Have a walk down the block soon and enjoy the clean beds. We have a few weeds left over - we do need a few for our next volunteer day on April 6th and with GoodData in May, after all. Hah!

Sunday, March 10, 2019

Preparing for a big workday

Agave vilmoriniana
"Stained Glass"
We have a corporate workday on Wednesday March 13th: we're excited to have 40 volunteers from Juul coming to PRG to help weed! If you'd like to join us, we're going from 11.30am-2.30pm.

This means lots of planning. I am ordering wood chips, organizing extra tools, buying more gloves, and need to get lots of beverages too.
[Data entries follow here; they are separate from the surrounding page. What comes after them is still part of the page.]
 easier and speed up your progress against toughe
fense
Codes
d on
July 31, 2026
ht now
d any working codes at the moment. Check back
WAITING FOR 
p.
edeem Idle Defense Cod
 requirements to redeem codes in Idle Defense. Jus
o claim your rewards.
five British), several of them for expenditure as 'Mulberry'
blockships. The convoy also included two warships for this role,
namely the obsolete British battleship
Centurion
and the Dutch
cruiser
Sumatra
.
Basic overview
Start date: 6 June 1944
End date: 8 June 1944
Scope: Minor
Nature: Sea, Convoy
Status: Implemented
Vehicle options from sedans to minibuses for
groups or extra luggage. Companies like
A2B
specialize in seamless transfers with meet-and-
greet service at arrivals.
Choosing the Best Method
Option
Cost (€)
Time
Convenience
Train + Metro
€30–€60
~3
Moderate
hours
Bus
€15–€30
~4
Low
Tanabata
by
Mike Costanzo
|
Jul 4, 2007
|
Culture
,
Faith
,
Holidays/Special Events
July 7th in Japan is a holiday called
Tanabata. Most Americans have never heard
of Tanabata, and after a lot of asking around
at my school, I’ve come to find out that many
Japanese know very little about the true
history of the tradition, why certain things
In addition, I've been at the garden preparing. Which feels a bit like cleaning before a house cleaner comes, but I want everything to be ready to go. That means preparing for a huge amount of wood chips that, if they are dropped on the street, need to be moved OFF the street and into the beds in one session: we cannot leave piles of wood chips on the street!

Acacia melanoxylon
(Black Acacia)
So I've been taking a census of areas that a) need heavy weeding, b) need a light weeding or c) need no weeding before wood chips can be spread there. I've been working on weeding areas that only need a little work to be chip ready, and right now PRG is divided equally between those three categories.

Gonna see how much weeding I can do in the next three days to prepare! Yesterday I did the top area, and planted a dozen Nassella tenuissima too. Today is too rainy... try again tomorrow.

Thursday, March 7, 2019

Plant Profile: Yucca "Blue Boy"

Latin name: Yucca desmettiana ("YOU-ca dez-met-ee-AH-nah")
Common name: Yucca "Blue Boy"
Originally from: It doesn't exist in the wild!
Blooms: It blooms July-August with large clusters of waxy, translucent white, pendulous blooms.
Light: Full sun to part shade
Water: Rain is plenty.
Height x width: 4'-6' x 3'-5'
Zones: 7-10
Where to find in P. Garden: We have a group of these at PG in the middle back bed, around from the bench.
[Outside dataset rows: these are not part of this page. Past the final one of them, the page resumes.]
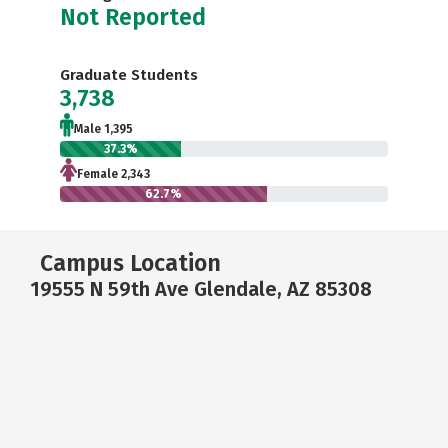
Not Reported
Graduate Students
3,738
Male 1,395
37.3%
Female 2,343
62.7%
Campus Location
19555 N 59th Ave Glendale, AZ 85308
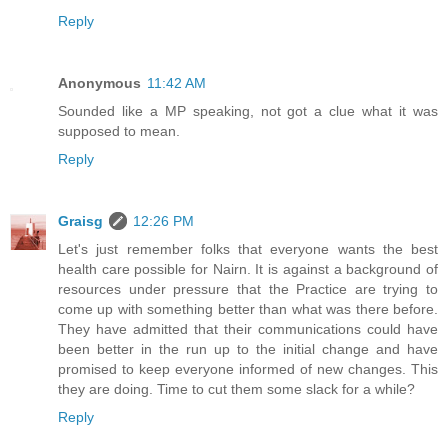
Reply
Anonymous
11:42 AM
Sounded like a MP speaking, not got a clue what it was
supposed to mean.
Reply
Graisg
12:26 PM
Let's just remember folks that everyone wants the best
health care possible for Nairn. It is against a background of
resources under pressure that the Practice are trying to
come up with something better than what was there before.
They have admitted that their communications could have
been better in the run up to the initial change and have
promised to keep everyone informed of new changes. This
they are doing. Time to cut them some slack for a while?
Reply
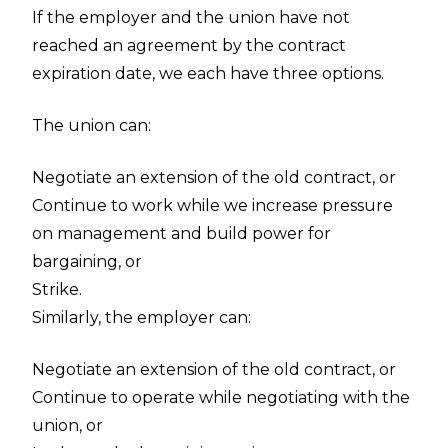
If the employer and the union have not
reached an agreement by the contract
expiration date, we each have three options.
The union can:
Negotiate an extension of the old contract, or
Continue to work while we increase pressure
on management and build power for
bargaining, or
Strike.
Similarly, the employer can:
Negotiate an extension of the old contract, or
Continue to operate while negotiating with the
union, or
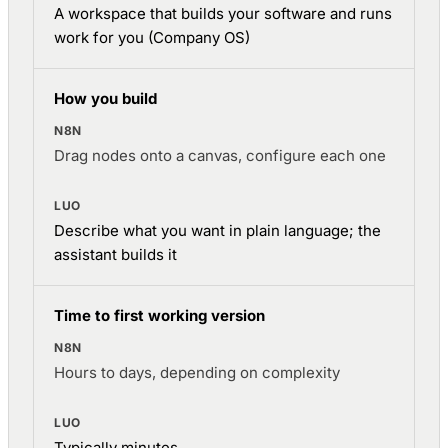
A workspace that builds your software and runs
work for you (Company OS)
How you build
Drag nodes onto a canvas, configure each one
Describe what you want in plain language; the
assistant builds it
Time to first working version
Hours to days, depending on complexity
Typically minutes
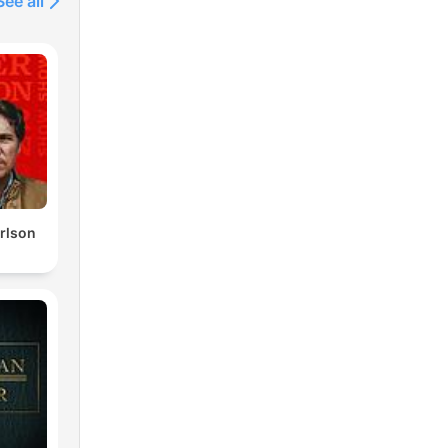
See all
rlson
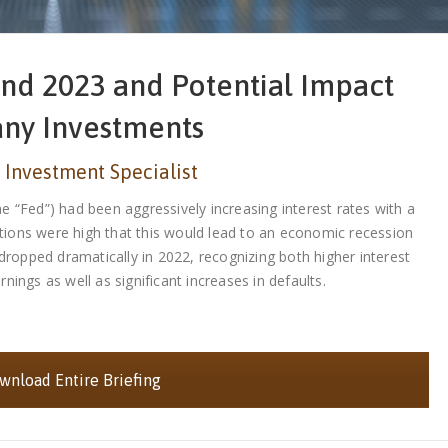
nd 2023 and Potential Impact
any Investments
 Investment Specialist
 “Fed”) had been aggressively increasing interest rates with a
tations were high that this would lead to an economic recession
 dropped dramatically in 2022, recognizing both higher interest
ings as well as significant increases in defaults.
nload Entire Briefing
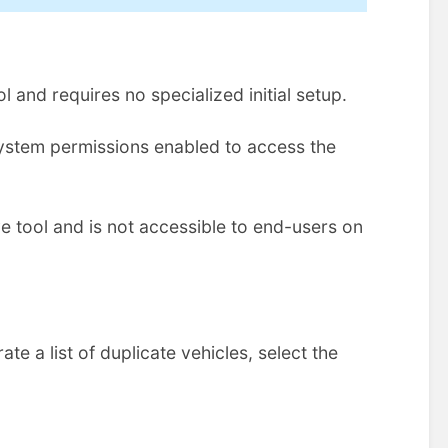
l and requires no specialized initial setup.
ystem permissions enabled to access the
ve tool and is not accessible to end-users on
te a list of duplicate vehicles, select the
You know we love Yuccas, and this one is a fabulous new plant to the trade. While it's been called a
hybrid of Yucca desmetiana, it's also been described as Yucca aloifolia "Purpurea" and I am starting to wonder about that. I have some at home which I got from different places - one set has that very stiff, dagger-like leaf that Y. aloifolia has, although these are much smaller plants so far than the rest of my group. The rest of them have a softer, curving, leathery leaf that won't kill you. We'll see what happens...

The variety name is misleading too - it's not blue. But it is a superb maroonish-purple and that's unusual in Yuccas.
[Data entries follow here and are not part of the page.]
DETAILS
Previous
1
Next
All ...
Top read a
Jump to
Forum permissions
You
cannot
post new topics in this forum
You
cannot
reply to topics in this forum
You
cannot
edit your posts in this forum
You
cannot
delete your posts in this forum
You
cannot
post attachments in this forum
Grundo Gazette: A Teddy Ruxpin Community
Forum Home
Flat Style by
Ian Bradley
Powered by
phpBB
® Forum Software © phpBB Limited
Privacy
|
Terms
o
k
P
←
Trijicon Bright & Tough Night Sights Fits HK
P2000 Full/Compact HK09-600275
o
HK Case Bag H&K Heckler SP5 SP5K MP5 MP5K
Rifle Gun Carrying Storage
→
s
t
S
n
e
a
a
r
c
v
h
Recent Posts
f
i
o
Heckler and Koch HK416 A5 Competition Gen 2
Over time, it reaches 4 to 6 feet high and up to 5 feet wide, with several stems - but it's a slow grower. In most climates the stems will grow straight upwards, but they may also swerve and meander a bit before turning upwards. We can't wait to see what ours do. Right now they appear like a huddle of Cousin Its from the Addams Family !

This plant thrives best in hot, dry climates, but it's adaptable. They say it's not bothered by humidity but I have noticed that the foliage color may vary with the weather, being more blue-green at the coast and yellowish inland. Deer steer clear of this perennial, and periods of drought will not faze it.

Monday, March 4, 2019

Rain didn't stop us!

John vs fennel!
Saturday’s volunteer workday was a surprise: it didn’t rain! Apparently I was super busy the whole time as I didn’t get many photos, but John, Josh, Chris, Matt and my parents made a big dent in the task list.

John weeded fennel. That’s a serious job - you can cut the tops off easily enough but you really need to dig them out, roots and all, to kill them. And boy do they have roots! John was not daunted.

Matt and Josh planted three gorgeous Nolina nelsoniis at the north end of the garden. This is a new genus for us - hope they do really well in that super-dry spot. I mean, super dry later in the year, obvs...

Nolina nelsonii
Chris cut down a whole tree (Acacia stenophylla) with a small handsaw. The poor thing was leaning right over and there was no way to straighten it up. Happily it had a sprout at the base, so he staked that up to regrow.

And my parents planted a couple dozen Artemisia “Powis Castle” and Euphorbia wulfenii in various spots.

I weeded away madly and pulled up as many Malvas as possible - the ground is so soft they’re coming up easily so it’s a great time to pull them out.